* [TEXT SECTION]
In this notebook we will write a class called **ProMP** which includes all the information required to define a ProMP as well as important methods which allow the manipulation of the MPs to show the potential of the probabilistic approach.
<br/><br/>
_______________________________________________________________________________
<br/><br/>

For stroke-based movements, the mean of a ProMP is given by a weighted sum of $N$ Gaussians. These Gaussian basis functions have the following form:

\begin{equation}
b_i(t):=\mathrm{exp}\left(-\frac{(t-c_i)^2}{2h}\right),\;i=1,\ldots,N
\tag{1}
\end{equation}

These functions are commonly normalized to improve regression

\begin{equation}
\phi_i(t):=\frac{b_i(t)}{\sum_{j=1}^Nb_j(t)}
 \tag{2}
\end{equation}

The function $z(t)$ allows temporal modulation, so that our basis functions are given by:

\begin{equation}
\phi_i(z)=\phi_i(z(t))
 \tag{3}
\end{equation}

We work in discrete time, so we define a time step d$t$. By default, we work with a time lapse of 1s, therefore, if $T$ steps are needed, d$t=1/T$. We then introduce $\mathbf{\Phi}_t:=(\phi_1(t),\ldots,\phi_N(t))\in R^{N\times 1}$, which includes the evaluation of all basis functions in a time step.


The **BasisFuncGauss** function creates and evaluates $N$ basis Gaussian functions with a bandwidth $h$. Input $f$ refers to the linear modulation factor, so that the modulation is given by $z(t):=ft$. Then, the Gaussian functions $\phi_i(t)$ are evaluated as $\phi_i(ft)$. $dt$ represents the time step. The functions have modes at $c_i$, evenly spread along $[0,1/f]$. The output of this function is a $T\times N$array for which every row corresponds to the vector $\mathbf{\Phi}_t$ for every time step.
<br/><br/>

<font color='red'>In the code cell below, write instructions that will normalize the basis functions in $F$ in line 19 (use eq(2)).</font>

In [None]:
def BasisFuncGauss(N, h, f, dt): 
    """
    Evaluates Gaussian basis functions in [0,1/f]
    N = number of basis functions
    h = bandwidth
    dt = time step
    f = modulation factor
    """
    tf = 1/f;
    T = int(round(tf/dt+1))
    Phi = np.zeros((T,N))
    for z in range(0,T):
        t = z*dt
        phi = np.zeros((1, N))
        for k in range(1,N+1):
            c = (k-1)/(N-1)
            phi[0,k-1] = np.exp(-(f*t - c)*(f*t - c)/(2*h))

* [DATA SUPPLIED]
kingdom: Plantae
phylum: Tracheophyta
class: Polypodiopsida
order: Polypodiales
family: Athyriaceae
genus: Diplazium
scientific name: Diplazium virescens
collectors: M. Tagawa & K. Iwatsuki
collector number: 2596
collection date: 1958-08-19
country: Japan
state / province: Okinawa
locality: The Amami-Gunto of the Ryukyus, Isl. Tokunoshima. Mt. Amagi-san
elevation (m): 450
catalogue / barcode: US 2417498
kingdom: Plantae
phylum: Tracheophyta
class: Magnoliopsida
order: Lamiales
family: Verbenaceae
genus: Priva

* [TASK REQUIREMENTS]
Retype everything in the ProMP notebook excerpt from "Evaluates Gaussian basis" down to "c = (k-1)/(N-1)" without changing any character.

* [TASK OUTPUT]
Evaluates Gaussian basis functions in [0,1/f]
    N = number of basis functions
    h = bandwidth
    dt = time step
    f = modulation factor
    """
    tf = 1/f;
    T = int(round(tf/dt+1))
    Phi = np.zeros((T,N))
    for z in range(0,T):
        t = z*dt
        phi = np.zeros((1, N))
        for k in range(1,N+1):
            c = (k-1)/(N-1)